My daughter, MaKiah, was born premature at 29 weeks. When she was 15 months old, we were told that she had cerebral palsy. When she had her first seizure at 18 months, she was diagnosed with epilepsy. Now 10, she’s been hospitalized as an inpatient (both planned and entirely unplanned) more than 50 times.
These are the facts, medically. But she is so much more than her illness.
MaKiah is a sassy (in a good way), spunky child. Not always what those who first meet her would expect.
She laughs easily, enjoys being out on the boat in the summer, and loves literally everything about the movie Frozen. She gets around, learns and communicates differently than some children. But in all of the ways that matter, she is a typical, beautiful, and by the way, perfect child.
I know this, but I also know that MaKiah’s care, both medically and otherwise, is impossibly complicated.
Most parents don’t get as many medical bills as we do. Most parents don’t view going eight months between hospital stays as a victory. They don’t see that even a dusting of snow is just one more obstacle in a world that so often fails to offer the access my child requires.
I’d also bet that few parents have had to address the question of whether or not the condition that put their daughter in a wheelchair is contagious. But some of us have.
The point isn’t always that it’s hard. Life is hard for everyone. But along with those moments, there are also times of levity, joy, success, sadness and everything in-between.
This is the same girl that binge watches The Big Bang Theory with her older brother. That has slumber parties with her older sister. Either at home, or in a hospital room where said older sister will sleep scrunched up in a recliner just to be near her.
MaKiah is capable. She is kind, considerate, and has always found a way regardless of the challenges she’s faced.
But due to her medical condition, MaKiah qualifies for Medicaid (called Medical Assistance in Minnesota). We are lucky enough to have primary insurance that covers many of her medical bills, but Medicaid provides for many of the things she needs that most policies don’t cover.
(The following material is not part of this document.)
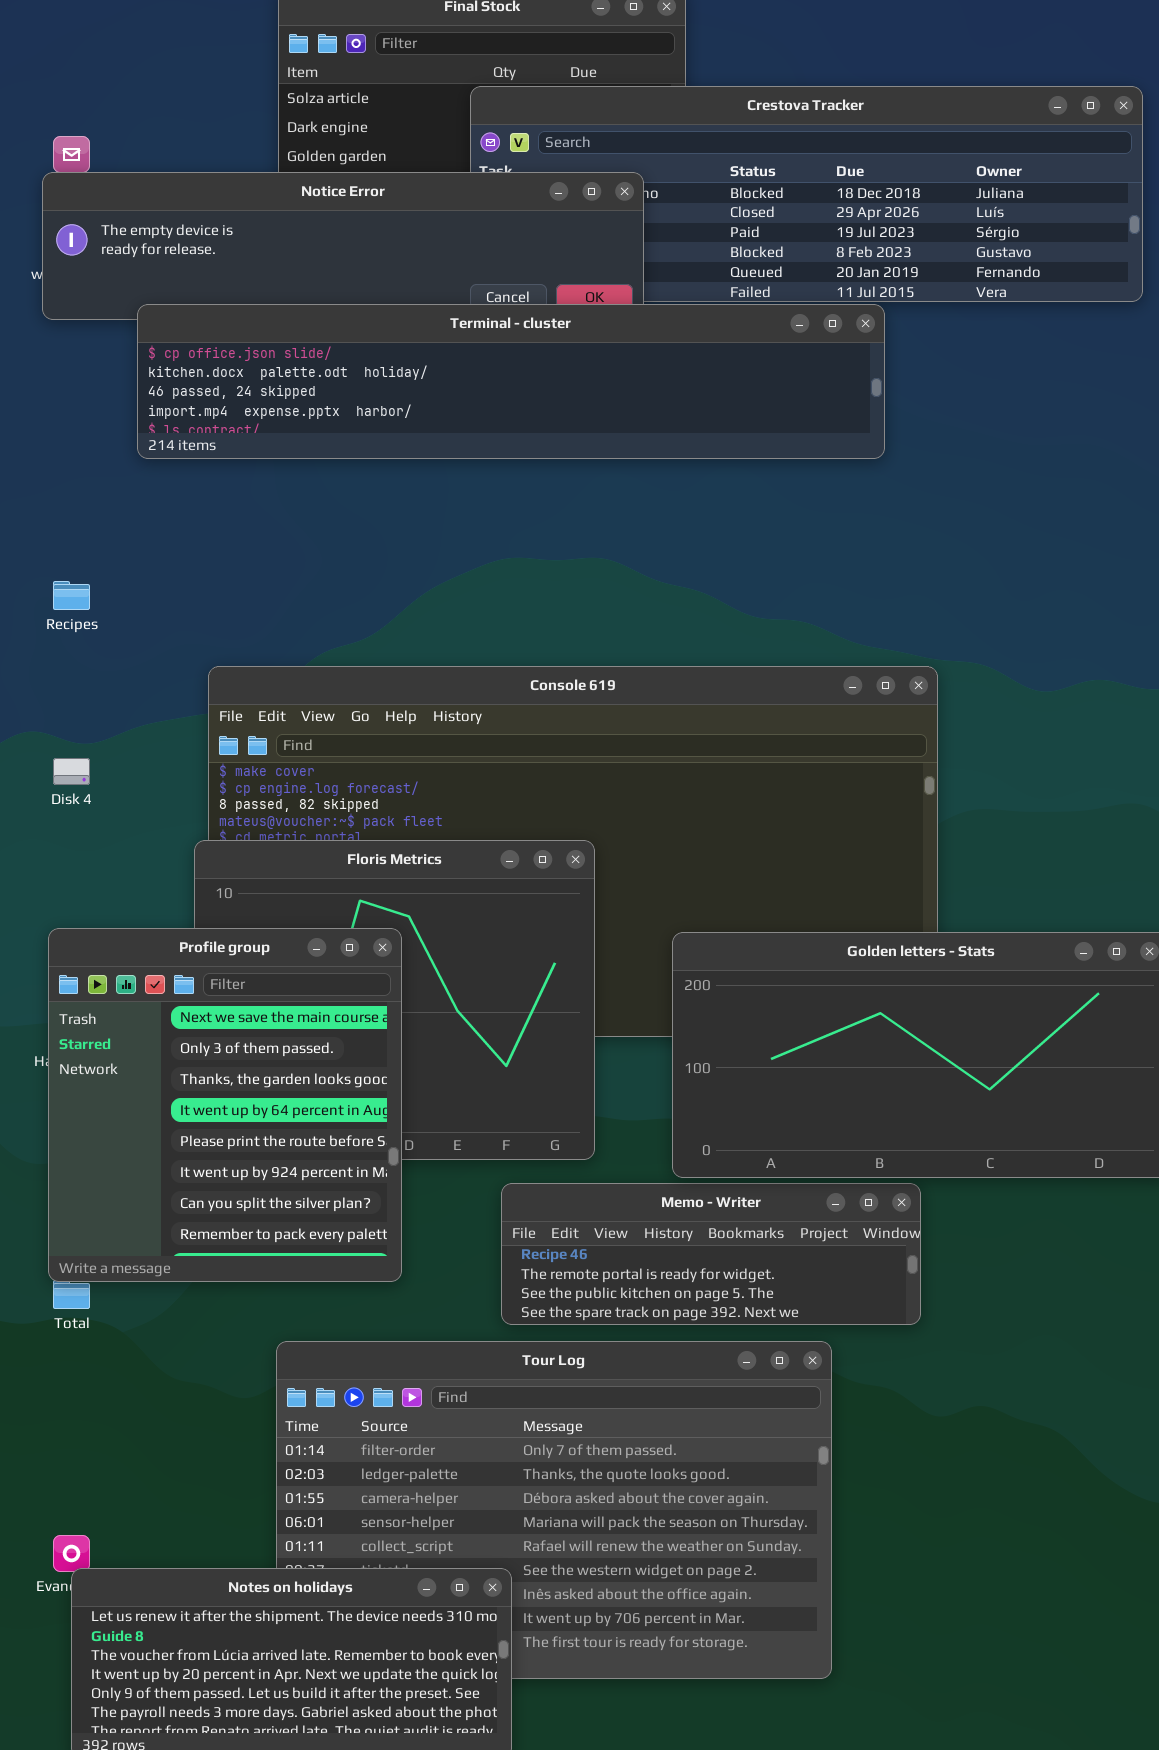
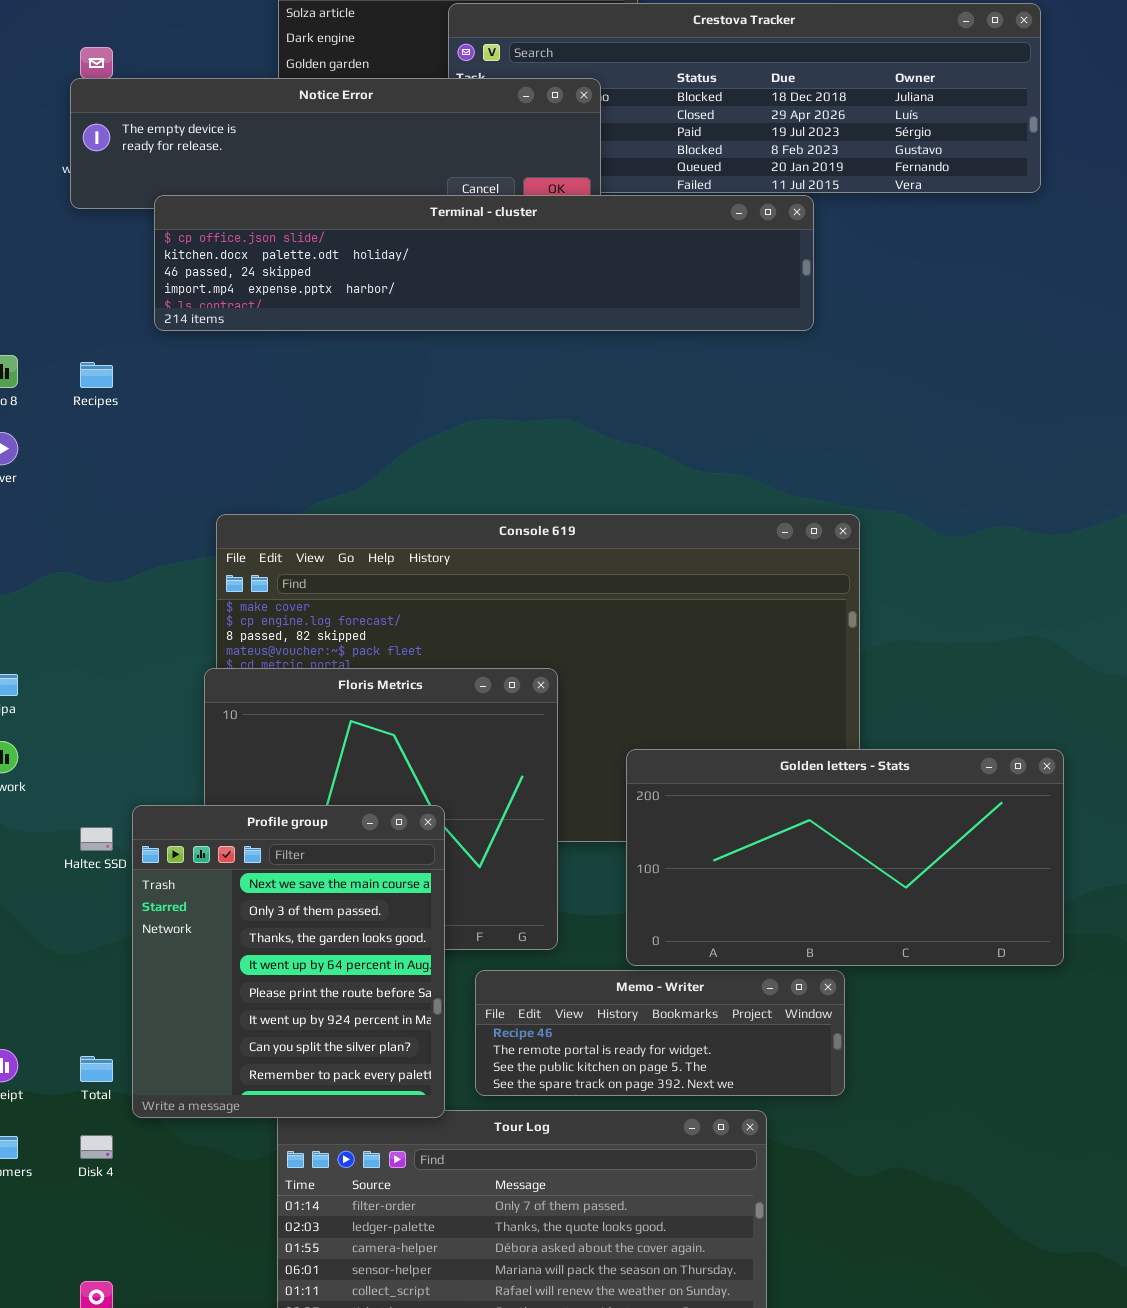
Recipes: [53,581,90,610] -> [80,362,113,388], moved
Disk 4: [53,758,90,785] -> [80,1135,113,1159], moved
Profile group: [48,928,402,1282] -> [132,805,445,1118], moved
As a parent of a child who has a disability, there are many times when you feel invisible to the larger world around you. MaKiah feels that too. The wheelchair and the other medical equipment is too often the first—and sometimes only—thing that people see. The devices that aid in her mobility can act like a shroud that conceals her. People don't always know what to do, so they don't make eye contact; they look past her.
But MaKiah has always been willing to make the first step. “Just ask me,” she’ll say. She refuses to be ignored. As her parent, I can’t tell you the pride that this makes me feel, but this willingness to understand and be understood, needs to swing both ways.
Due to her condition, MaKiah is pushed to the margins of our society, but as you can see, she is far from a marginal personality. Any conversation about changes to Medicaid and how we pay for health care in our country needs to be had with people like my daughter in mind. It’s not enough to say that you care about everyone if you don’t truly see everyone.
MaKiah and the millions of children like her need to be part of the discussion. These kids are strong; they’re fighters. Let’s keep fighting for them.
Editor’s note: Gillette Children’s supports children and families who rely on Medicaid due to a disability.